What the task requires
For the word "ожиданий", find each line in the entries where it occurs and copy that line.

***** Provided material

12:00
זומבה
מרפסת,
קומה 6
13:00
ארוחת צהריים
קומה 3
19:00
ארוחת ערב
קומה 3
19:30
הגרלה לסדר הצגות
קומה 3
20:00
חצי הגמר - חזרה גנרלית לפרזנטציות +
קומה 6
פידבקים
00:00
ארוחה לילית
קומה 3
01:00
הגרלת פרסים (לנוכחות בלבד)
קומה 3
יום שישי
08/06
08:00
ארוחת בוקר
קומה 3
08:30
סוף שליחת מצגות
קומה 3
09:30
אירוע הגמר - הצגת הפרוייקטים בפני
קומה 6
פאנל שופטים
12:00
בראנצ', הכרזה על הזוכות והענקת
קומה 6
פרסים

**********
***** Provided material

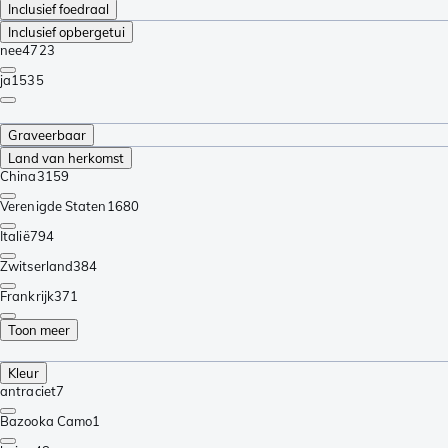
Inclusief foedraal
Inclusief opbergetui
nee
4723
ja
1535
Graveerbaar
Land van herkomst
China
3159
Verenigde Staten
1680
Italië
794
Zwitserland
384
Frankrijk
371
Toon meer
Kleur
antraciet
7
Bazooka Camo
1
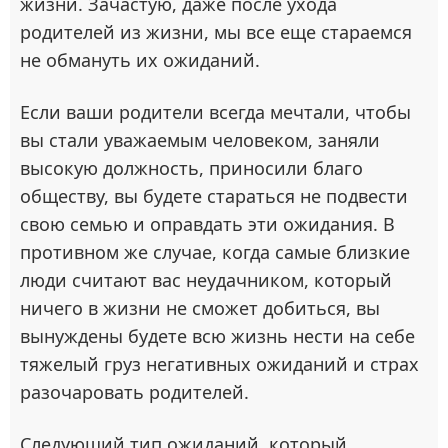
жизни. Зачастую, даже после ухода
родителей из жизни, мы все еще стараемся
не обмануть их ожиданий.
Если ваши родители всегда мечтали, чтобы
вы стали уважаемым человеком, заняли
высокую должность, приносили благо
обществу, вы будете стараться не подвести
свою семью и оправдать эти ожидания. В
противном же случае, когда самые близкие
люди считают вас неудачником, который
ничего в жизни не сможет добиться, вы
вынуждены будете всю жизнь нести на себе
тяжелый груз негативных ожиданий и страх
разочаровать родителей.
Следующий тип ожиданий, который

**********

Exercise solution
не обмануть их ожиданий.
тяжелый груз негативных ожиданий и страх
Следующий тип ожиданий, который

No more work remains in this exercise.